Summer of Sixty-Nine (Part 6 of a 6 part series)

This is the 6th installment of a 6 part series–you may want to read the 1st 5 installments then come back.

The press was there. News cameras were set up in front of the stage and a dozen reporters and photographers were standing around—I recognized a guy from Rolling Stone Magazine. It was a great story. At the last second a nobody, hick town band was on stage filling in for a big-time professional band laying dead in a morgue—the single worst tragedy in rock music history. From the wings I studied the crowd—I could see several of the guys who bullied me several years back—looking very small and utterly blown away by what was happening. I looked across the crowd at the hundreds of pretty girls and didn’t see any—even girls several years older than me—that I would be afraid to approach.

Almost 4 years had passed since I sat on Janie’s bed gawking at her underwear. I was a lot taller, my voice had deepened and could handle the vocals well. I was more broad-shouldered—the shirt Cheryl sent me was what’s known as a “muscle shirt” and the fit was perfect. I knew my instrument—I was a pro who could take the stage like a pro, my band had become in three years a group of stone professionals.  As we waited in the shadows waiting for our que, my bassman Burt stood like a rock holding his instrument like a loaded machine gun, my drummer Aston had changed his name to Carter and had wrists and forearms that could bend steel and pound the skins like a sledge hammer. And then there was Marci.  Marci had turned into a keyboard master who could back up, fill in and knock out solos that soared like an eagle and knew how to use her beauty like a lethal weapon. When a spot hit her and she looked directly out at the guys in the audience you could see their jaws drop.

Finally the house lights went down—the huge crowd slipped into whispering darkness. The floods lit up the stage like a flash of lightening and the same instant and we hit’em with both barrels—opening up with the surging, passionate wail of the unmistakable opening chords from “Layla.” The band was playing better than I’d ever heard—better than even I thought we were capable of. The incredible amps and speakers delivered a wall of sound so massive, so solid and professional every time I hit a chord I felt like I was driving a tank. In the glow of the sound board I could see the roadie—kicked back with a look of relief on his face enjoying the show. Cheryl had nailed it—“when the moment is right and you want it bad enough you will transcend your best—you will do what you thought could not be done.”

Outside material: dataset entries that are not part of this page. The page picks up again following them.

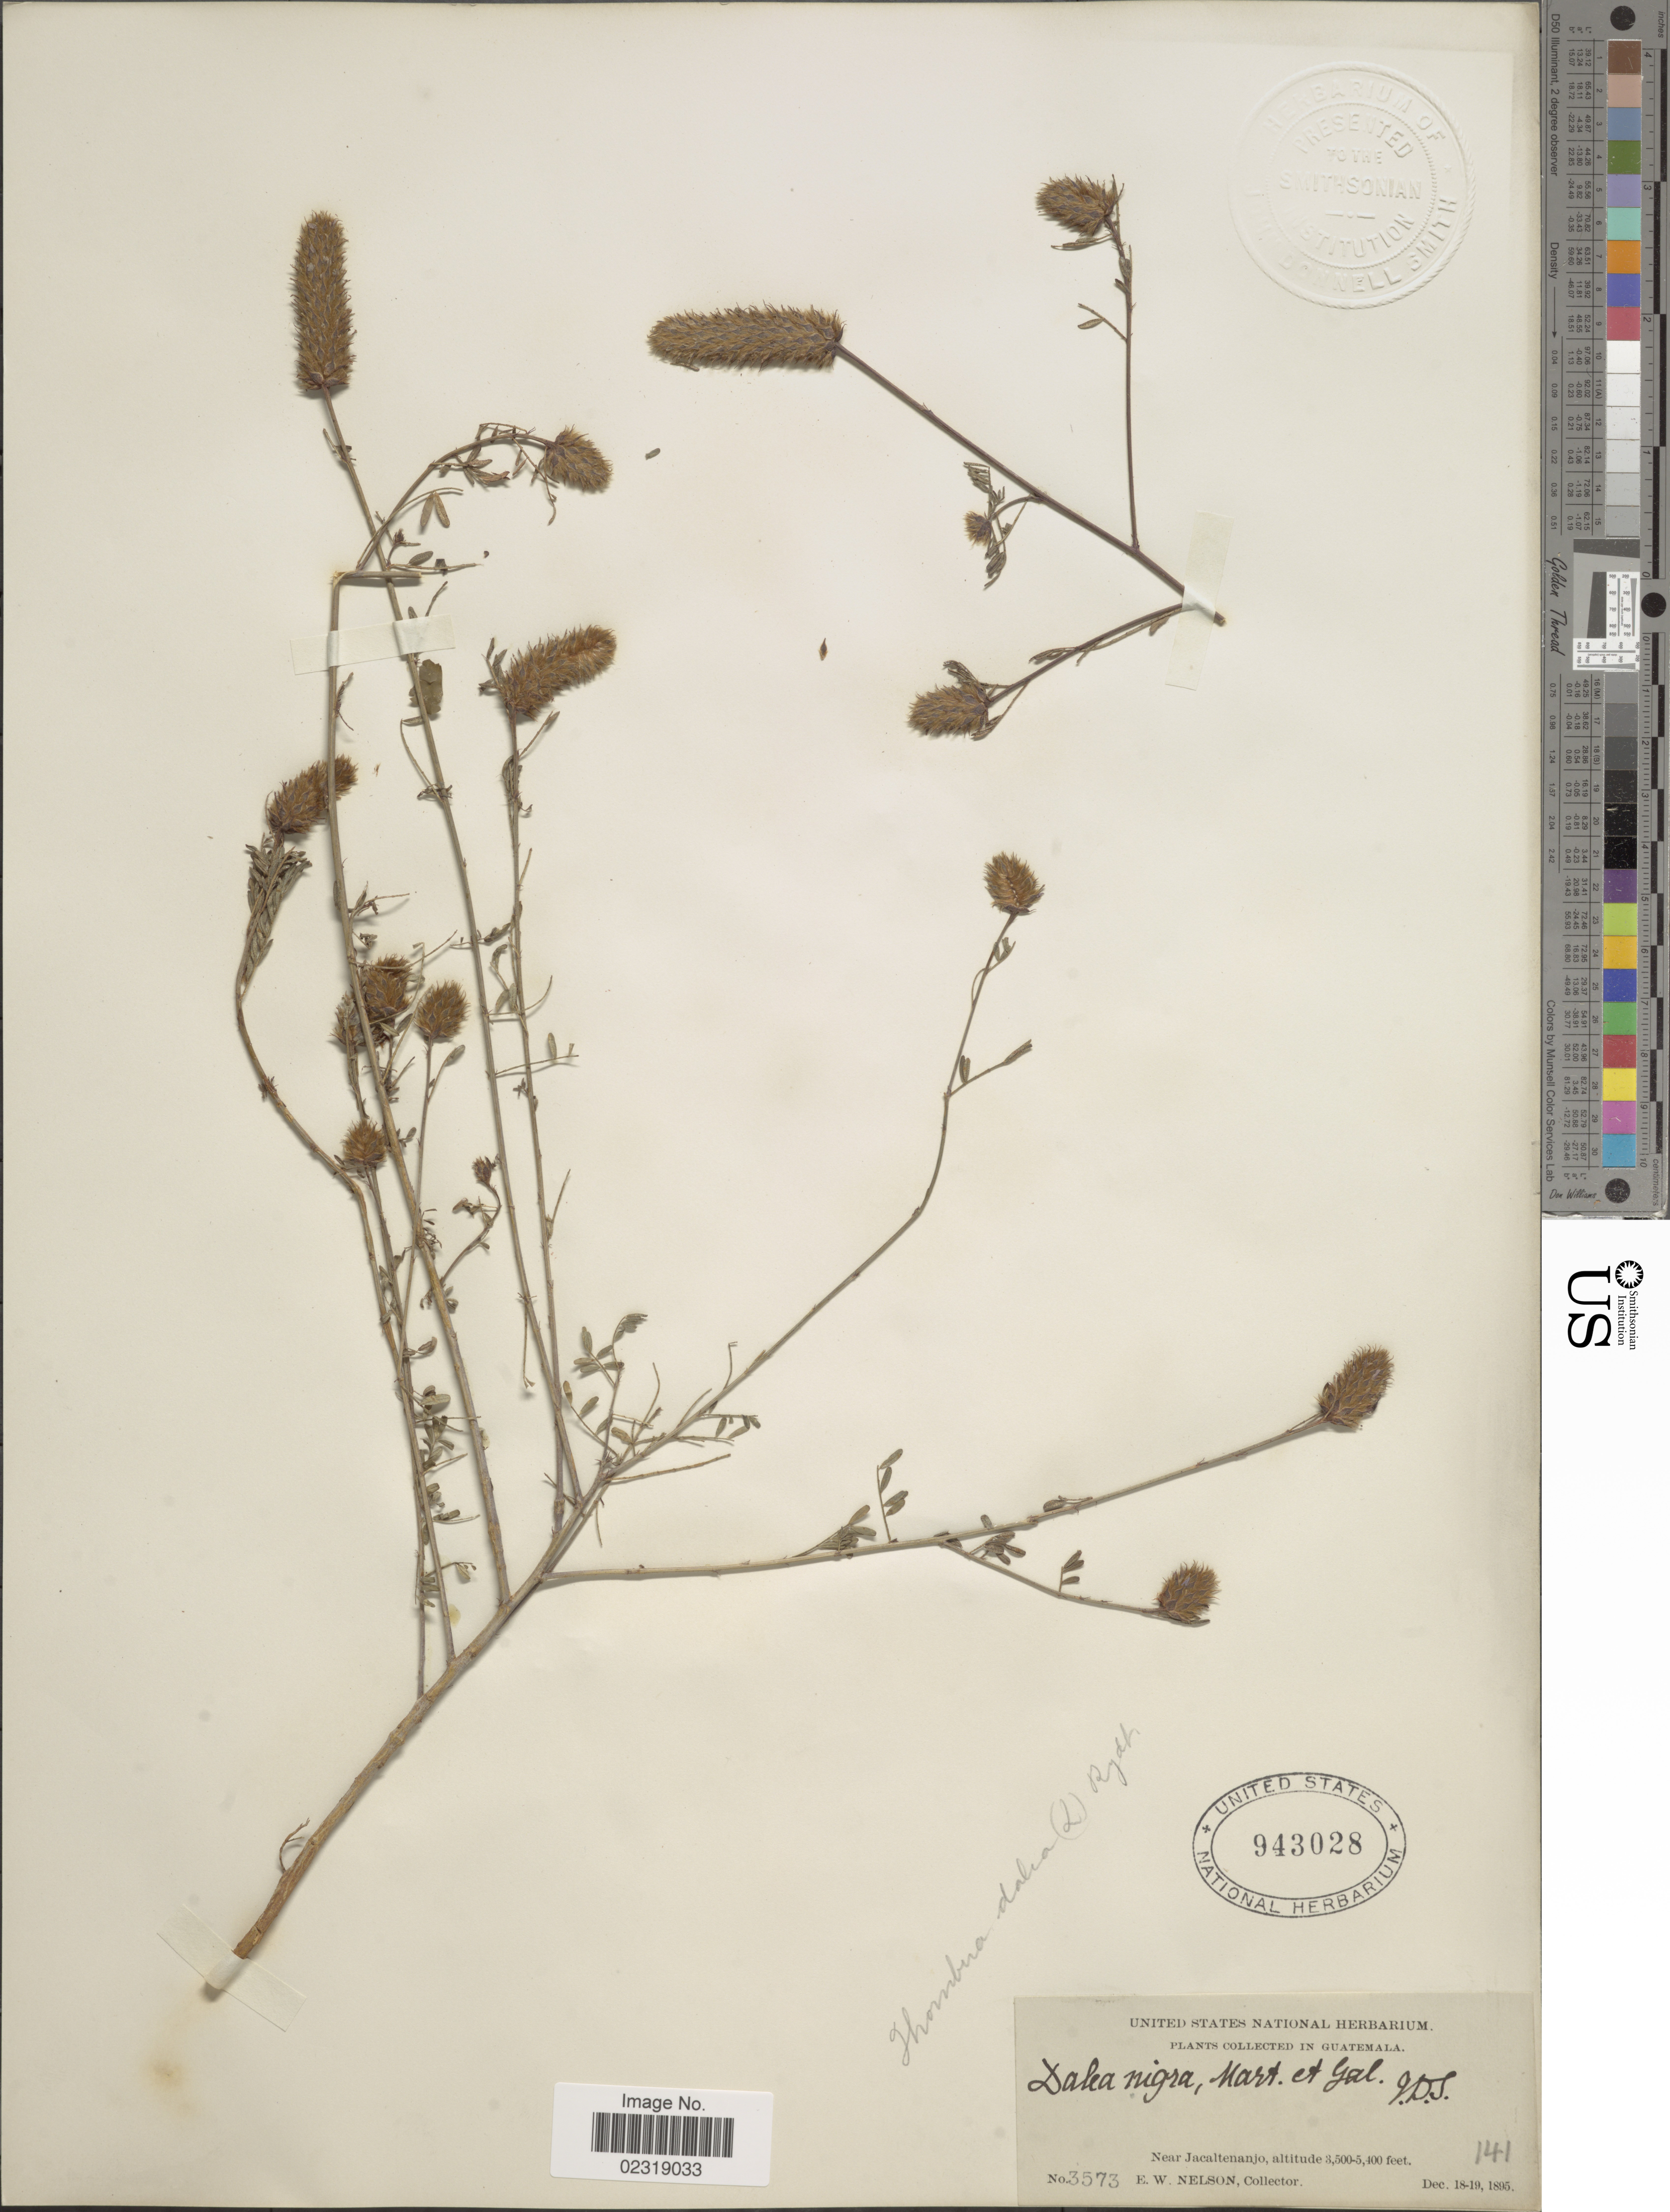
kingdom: Plantae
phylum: Tracheophyta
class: Magnoliopsida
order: Fabales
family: Fabaceae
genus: Dalea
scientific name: Dalea cliffortiana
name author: Willd.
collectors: E. W. Nelson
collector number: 3573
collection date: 1895-12-18/1895-12-19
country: Guatemala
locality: Guatemala, Near Jacaltenanjo.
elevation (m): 3500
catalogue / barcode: US 943028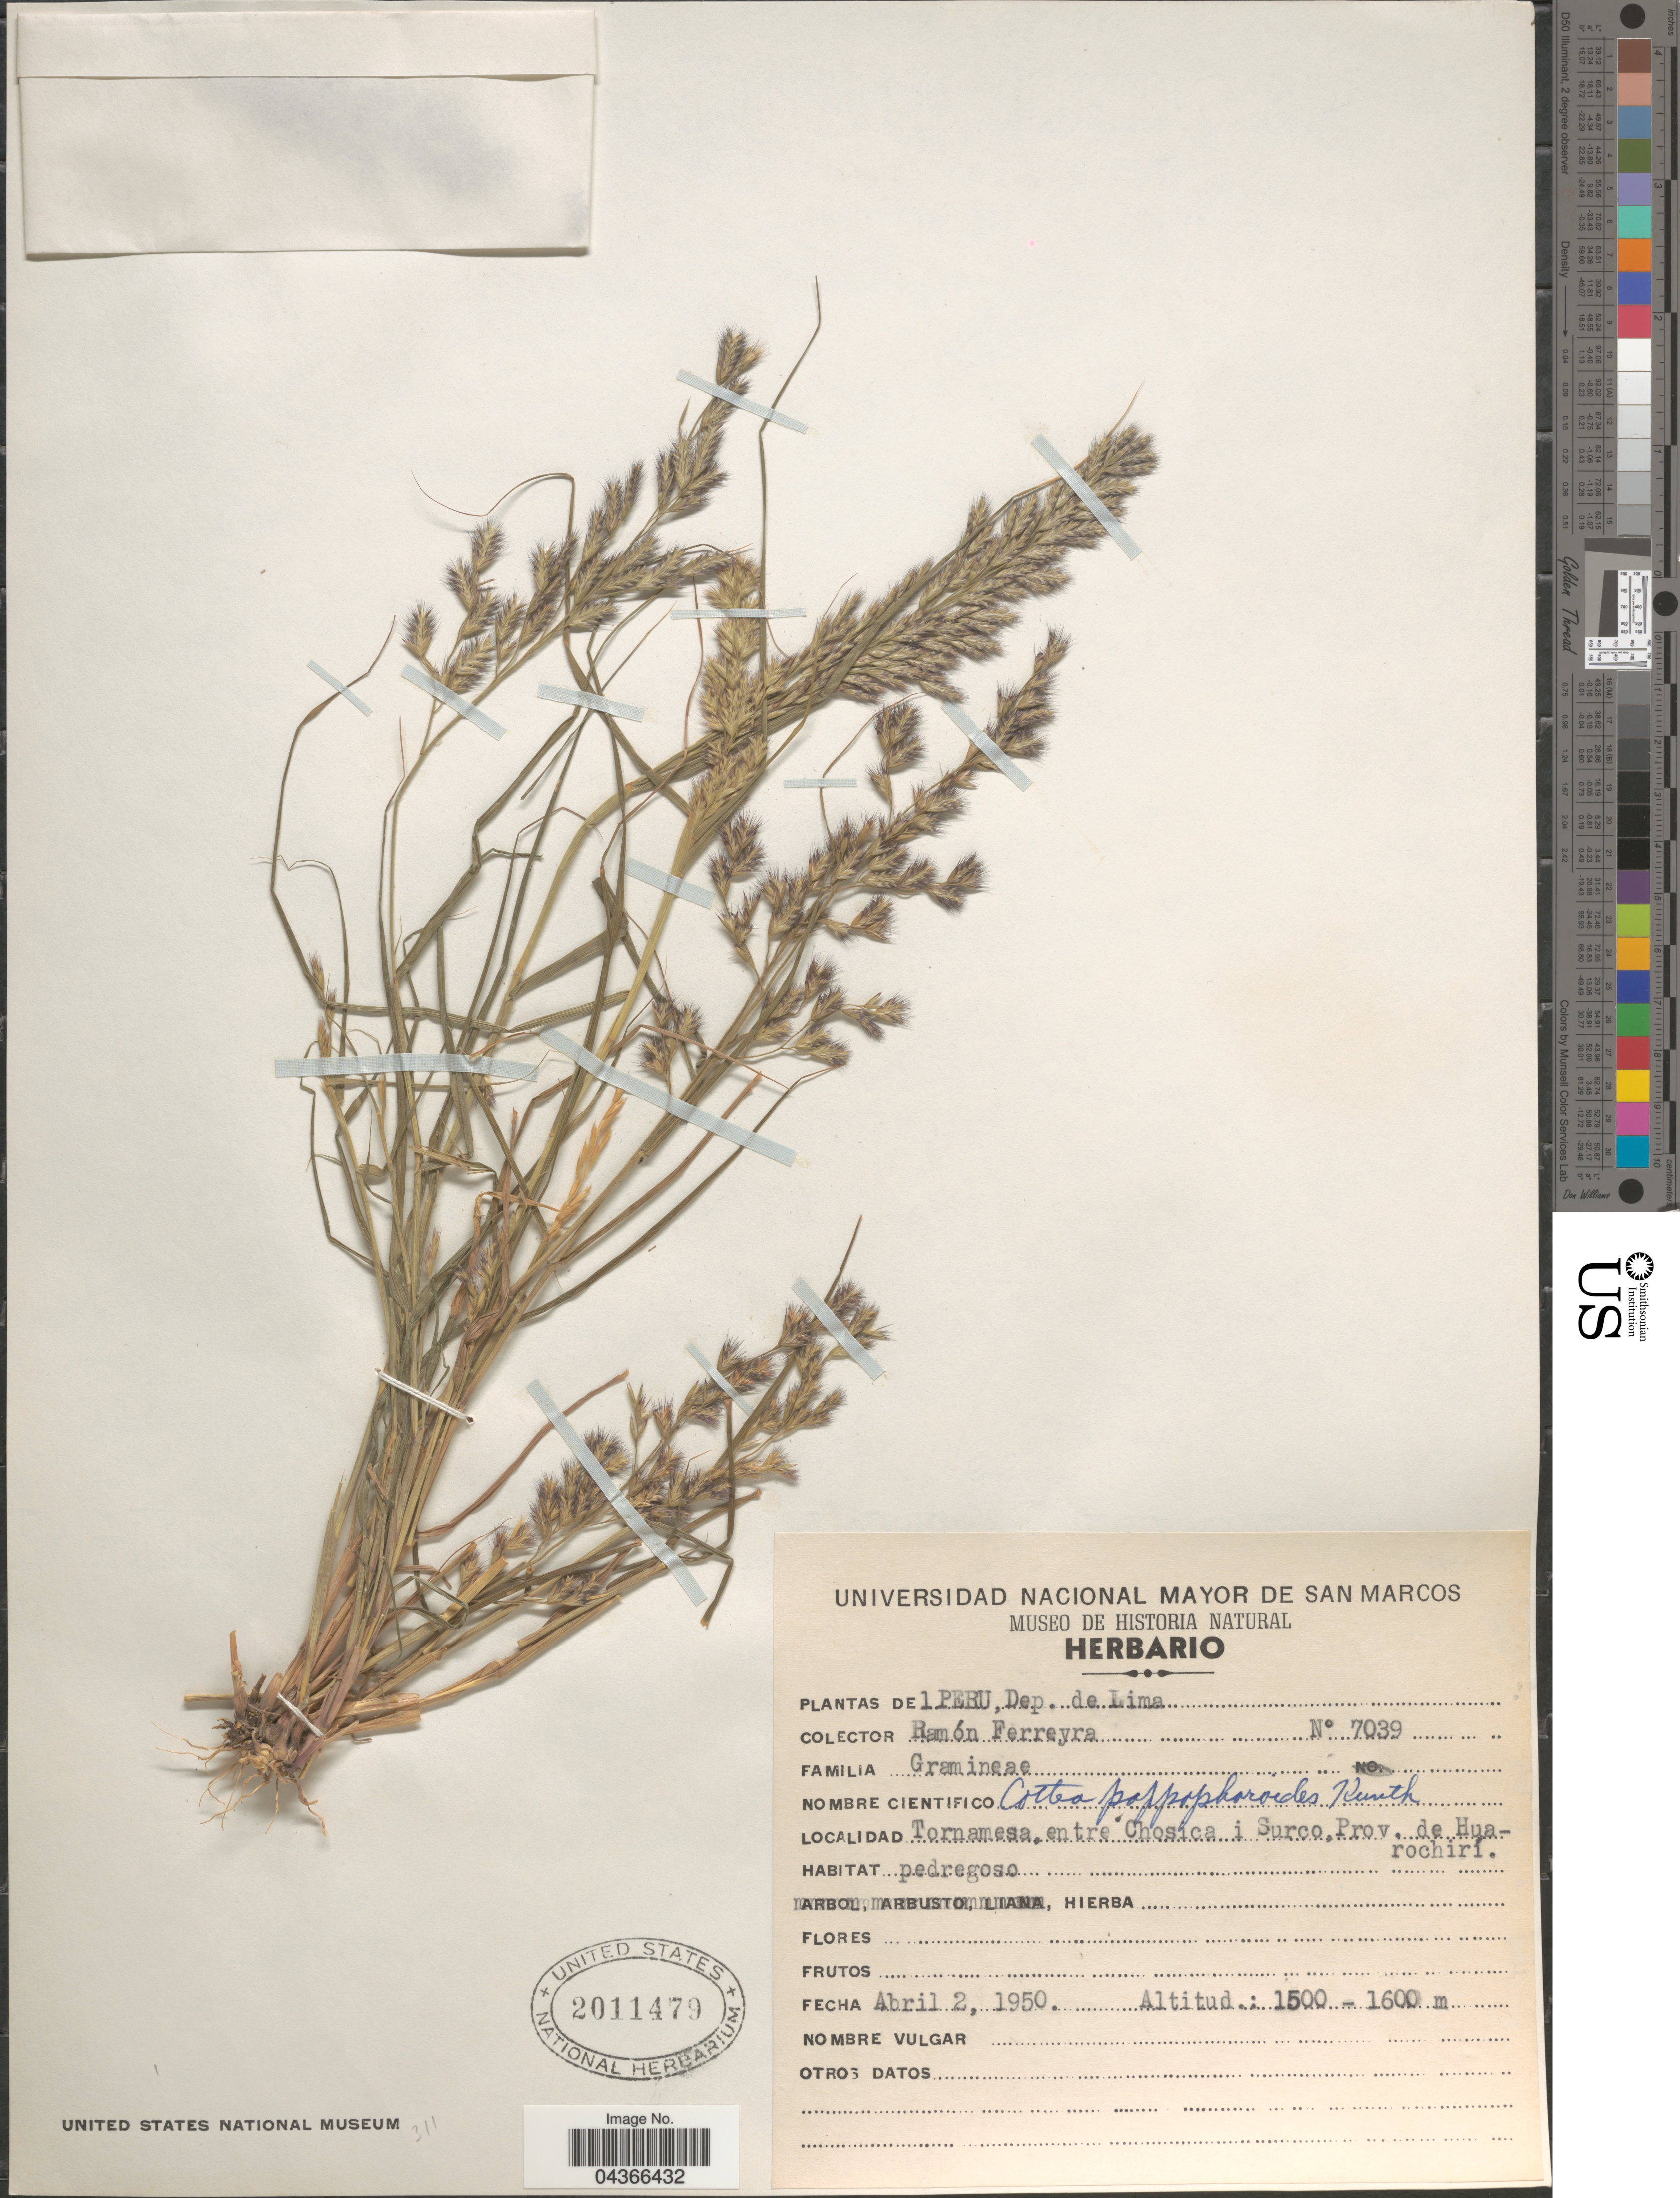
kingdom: Plantae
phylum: Tracheophyta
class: Liliopsida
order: Poales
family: Poaceae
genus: Cottea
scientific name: Cottea pappophoroides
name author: Kunth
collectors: R. A. Ferreyra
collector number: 7039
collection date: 1950-04-02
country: Peru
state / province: Lima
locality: Dep. de Lima. Tornamesa, entre Chosica i Surco, Prov. de Huarochirí.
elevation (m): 1500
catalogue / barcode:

As the opening chords filled the hall from floor to ceiling—for a second the crowd stood stunned and frozen like they didn’t know who we were or where they were at. Then—as the music flooded through them—they broke into screams and cheers that rattled the stage and filled the darkened hall with a roar like black , human thunder. We started the piece sounding like Derek and the Dominoes then eased into a style with a darker, more urgently sensual energy. Each time I hit the plaintive, solo chords I’d bring the volume up a tad. When I sang the phrase “Layla—you got me on my knees…” I’d drop to my knees, close my eyes and raise an anguished face to the ceiling—I could hear helpless gasps from a hundred teen-age girls.

As I wound down through the aching, closing notes of the 7 minute piece I found myself remembering the moment 4 years ago when I sat on Janie’s bed staring at her underwear. I couldn’t help but smile as I remembered my 12 year-old reaction to her invitation and thought to myself—“So—this is what it feels like to be Superman.”

End part 6 and end “The Summer of Sixty-nine.”